§ **Records excerpted from a collection**:
####################

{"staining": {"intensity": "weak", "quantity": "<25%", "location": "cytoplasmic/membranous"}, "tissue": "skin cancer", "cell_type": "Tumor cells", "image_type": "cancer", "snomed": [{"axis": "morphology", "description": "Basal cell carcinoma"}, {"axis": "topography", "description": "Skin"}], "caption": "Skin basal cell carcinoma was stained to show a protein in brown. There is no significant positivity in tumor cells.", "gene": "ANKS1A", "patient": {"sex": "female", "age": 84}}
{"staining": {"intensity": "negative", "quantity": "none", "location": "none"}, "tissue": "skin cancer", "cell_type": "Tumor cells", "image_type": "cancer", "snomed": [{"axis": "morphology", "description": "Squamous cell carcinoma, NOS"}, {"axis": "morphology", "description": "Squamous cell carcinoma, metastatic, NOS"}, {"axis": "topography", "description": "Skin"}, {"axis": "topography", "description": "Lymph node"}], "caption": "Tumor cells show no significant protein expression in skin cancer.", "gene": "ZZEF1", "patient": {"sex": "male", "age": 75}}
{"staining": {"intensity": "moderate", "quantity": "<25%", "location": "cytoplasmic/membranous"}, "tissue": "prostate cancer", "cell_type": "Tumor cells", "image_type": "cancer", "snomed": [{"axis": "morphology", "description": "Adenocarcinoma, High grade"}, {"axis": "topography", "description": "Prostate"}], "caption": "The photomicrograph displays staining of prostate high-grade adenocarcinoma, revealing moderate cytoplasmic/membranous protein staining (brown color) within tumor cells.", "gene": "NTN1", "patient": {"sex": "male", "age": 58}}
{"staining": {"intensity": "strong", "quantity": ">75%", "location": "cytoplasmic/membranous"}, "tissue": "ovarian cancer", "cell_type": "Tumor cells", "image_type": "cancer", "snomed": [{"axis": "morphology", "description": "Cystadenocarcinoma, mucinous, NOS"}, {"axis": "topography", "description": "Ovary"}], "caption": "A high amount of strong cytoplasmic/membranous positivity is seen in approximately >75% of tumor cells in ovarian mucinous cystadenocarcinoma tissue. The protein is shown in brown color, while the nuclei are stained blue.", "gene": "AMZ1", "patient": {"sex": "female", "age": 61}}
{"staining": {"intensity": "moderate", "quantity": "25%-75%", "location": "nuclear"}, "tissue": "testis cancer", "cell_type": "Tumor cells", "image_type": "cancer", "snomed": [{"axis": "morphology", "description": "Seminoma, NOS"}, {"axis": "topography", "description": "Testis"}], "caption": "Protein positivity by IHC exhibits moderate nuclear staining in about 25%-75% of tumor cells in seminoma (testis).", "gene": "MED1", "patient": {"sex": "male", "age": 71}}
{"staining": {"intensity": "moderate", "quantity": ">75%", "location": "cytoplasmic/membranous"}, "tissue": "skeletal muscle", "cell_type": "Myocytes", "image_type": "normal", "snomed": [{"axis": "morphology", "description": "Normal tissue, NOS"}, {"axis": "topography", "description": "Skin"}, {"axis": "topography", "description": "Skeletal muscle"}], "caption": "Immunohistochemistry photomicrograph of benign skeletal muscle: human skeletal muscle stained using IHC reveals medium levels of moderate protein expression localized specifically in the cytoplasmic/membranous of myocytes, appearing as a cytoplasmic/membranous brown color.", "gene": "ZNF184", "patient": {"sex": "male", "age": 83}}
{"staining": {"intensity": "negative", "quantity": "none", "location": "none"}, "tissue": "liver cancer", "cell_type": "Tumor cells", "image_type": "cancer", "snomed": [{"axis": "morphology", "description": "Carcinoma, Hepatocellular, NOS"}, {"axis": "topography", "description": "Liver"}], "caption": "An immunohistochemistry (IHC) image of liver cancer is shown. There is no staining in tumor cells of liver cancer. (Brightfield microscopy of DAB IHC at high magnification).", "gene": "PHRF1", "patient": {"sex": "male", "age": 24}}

####################

§ **Your assignment**:
Your answer must consist solely of the lines above between the line holding "photomicrograph displays staining" and the line holding "high amount of", inclusive, copied exactly.

§ **Solution**:
{"staining": {"intensity": "moderate", "quantity": "<25%", "location": "cytoplasmic/membranous"}, "tissue": "prostate cancer", "cell_type": "Tumor cells", "image_type": "cancer", "snomed": [{"axis": "morphology", "description": "Adenocarcinoma, High grade"}, {"axis": "topography", "description": "Prostate"}], "caption": "The photomicrograph displays staining of prostate high-grade adenocarcinoma, revealing moderate cytoplasmic/membranous protein staining (brown color) within tumor cells.", "gene": "NTN1", "patient": {"sex": "male", "age": 58}}
{"staining": {"intensity": "strong", "quantity": ">75%", "location": "cytoplasmic/membranous"}, "tissue": "ovarian cancer", "cell_type": "Tumor cells", "image_type": "cancer", "snomed": [{"axis": "morphology", "description": "Cystadenocarcinoma, mucinous, NOS"}, {"axis": "topography", "description": "Ovary"}], "caption": "A high amount of strong cytoplasmic/membranous positivity is seen in approximately >75% of tumor cells in ovarian mucinous cystadenocarcinoma tissue. The protein is shown in brown color, while the nuclei are stained blue.", "gene": "AMZ1", "patient": {"sex": "female", "age": 61}}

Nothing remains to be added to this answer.